Jordan Wolfson: Ecce Homo/le Poseur, organized by the Stedelijk Museum voor Actuele Kunst (S.M.A.K.) in Ghent in 2013, was the most comprehensive survey of his work to date.

In 2014 a selection of Wolfson's video work was exhibited as part of the 6th Glasgow International, and he participated in 14 Rooms at Art Basel curated by Klaus Biesenbach and Hans Ulrich Obrist.

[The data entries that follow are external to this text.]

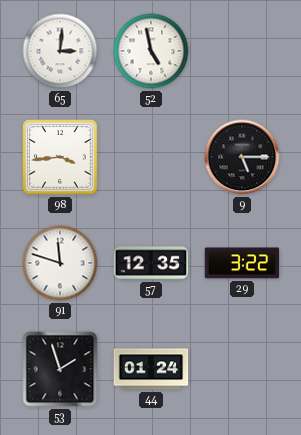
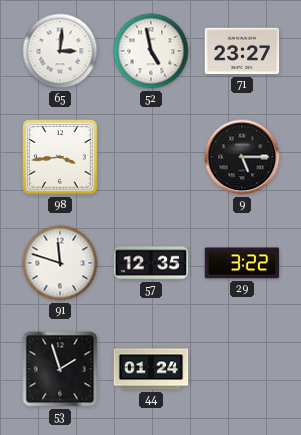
71: none -> 23:27
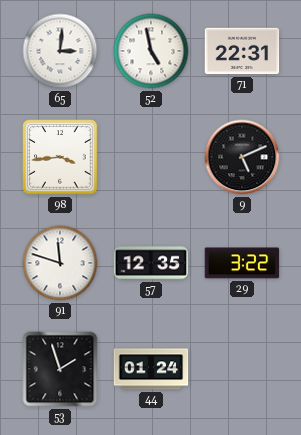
71: 23:27 -> 22:31
9: 5:15 -> 5:11
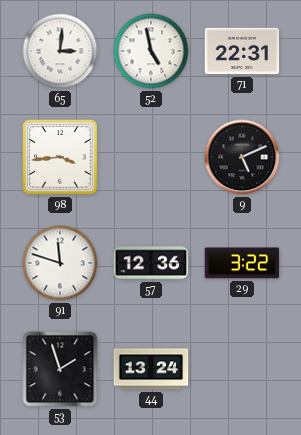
57: 12:35 -> 12:36
44: 01:24 -> 13:24
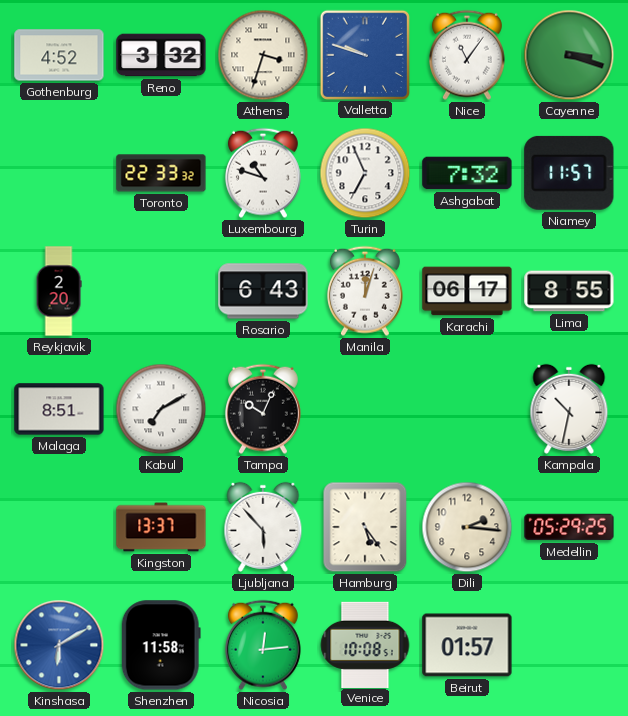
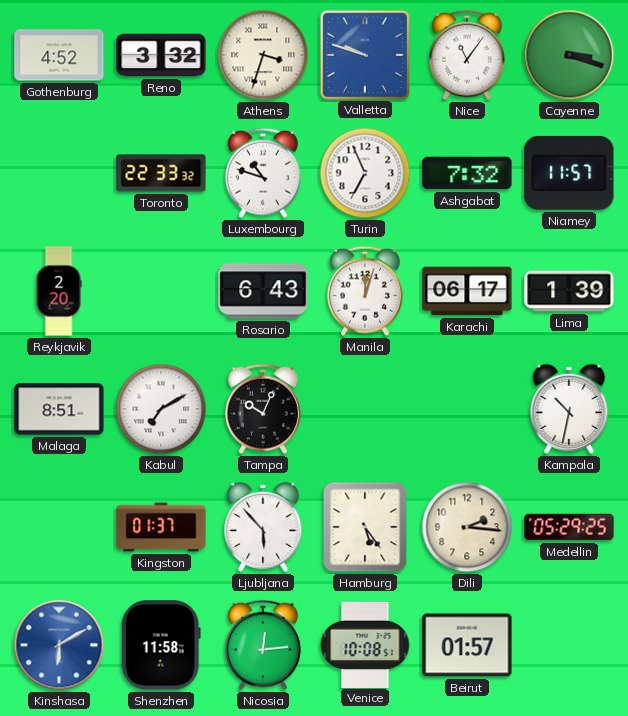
Lima: 8:55 -> 1:39
Kingston: 13:37 -> 01:37
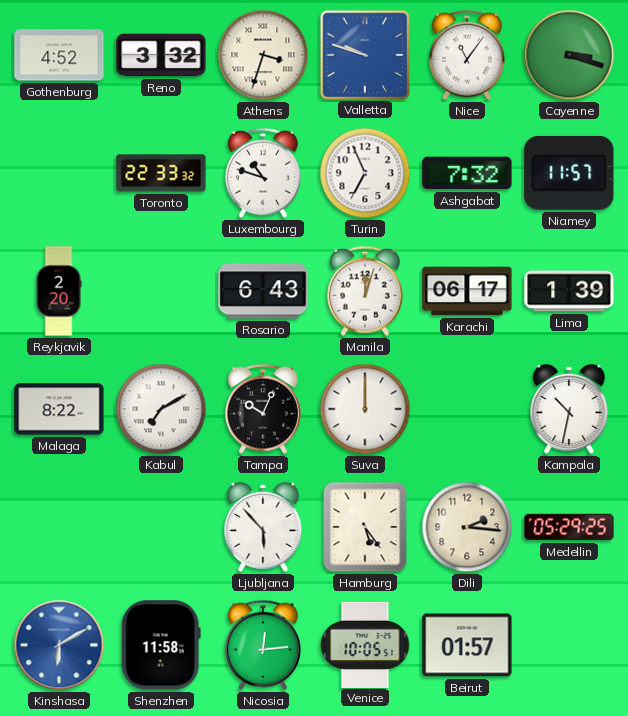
Malaga: 8:51 -> 8:22
Suva: none -> 12:00
Kingston: 01:37 -> none
Venice: 10:08 -> 10:05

Wolfson was among the youngest artists in the Basel exhibition, a collaboration between Fondation Beyeler, Art Basel, and Theater Basel that also featured the work of Yoko Ono, Damien Hirst, Bruce Nauman, and Marina Abramović, among others.

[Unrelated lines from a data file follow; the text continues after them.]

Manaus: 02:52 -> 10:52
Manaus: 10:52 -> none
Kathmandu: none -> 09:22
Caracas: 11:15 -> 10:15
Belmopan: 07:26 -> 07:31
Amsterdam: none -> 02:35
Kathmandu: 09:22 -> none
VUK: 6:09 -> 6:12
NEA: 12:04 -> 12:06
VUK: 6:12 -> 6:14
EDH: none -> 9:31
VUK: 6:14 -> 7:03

Other notable exhibitions include:
- 2006 – Untitled (Frank Painting Company, Inc.), Whitney Biennial, New York
- 2007 – Optical Sound, solo exhibition curated by Alessandro Rabottini, Galleria d'Arte Moderna e Contemporanea di Bergamo (GAMeC), Bergamo, Italy
- 2008 – untitled false document, Swiss Institute Contemporary Art New York, New York City
- 2009 – The Exhibition Formerly Known as Passengers, CCA Wattis Institute for Contemporary Arts, San Francisco
- 2012 – Animation, masks, Alex Zachary Peter Currie gallery, New York City
- 2012 – Animation, masks, Kunsthalle Wien, Vienna
- 2012–13 – Raspberry Poser, REDCAT, Los Angeles
- 2013–14 – Raspberry Poser, solo exhibition, Chisenhale Gallery, London
- 2014 – Female Figure, 14 Rooms, Art Basel, Serpentine Gallery, London
- 2016 – Colored sculpture, David Zwirner Gallery, New York
- 2017 – Real Violence (VR work), Whitney Biennial, New York
- 2017 – Riverboat Song, Sadie Coles HQ, London
- 2018 – Riverboat Song, David Zwirner Gallery, New York
- 2022 – Transformers. Masterpieces of the Frieder Burda Collection in Dialogue with Artificial Beings, Museum Frieder Burda, Baden-Baden

==Collections==
Wolfson's work is represented in public collections worldwide, including Fondazione Sandretto Re Rebaudengo, Turin; Galleria d’Arte Moderna e Contemporanea di Bergamo, Italy; Magasin III Museum and Foundation for Contemporary Art, Stockholm; Museum of Contemporary Art, Chicago; Museum Ludwig, Cologne; Stedelijk Museum voor Actuele Kunst (S.M.A.K.), Ghent; the Whitney Museum of American Art, New York, and the National Gallery of Australia.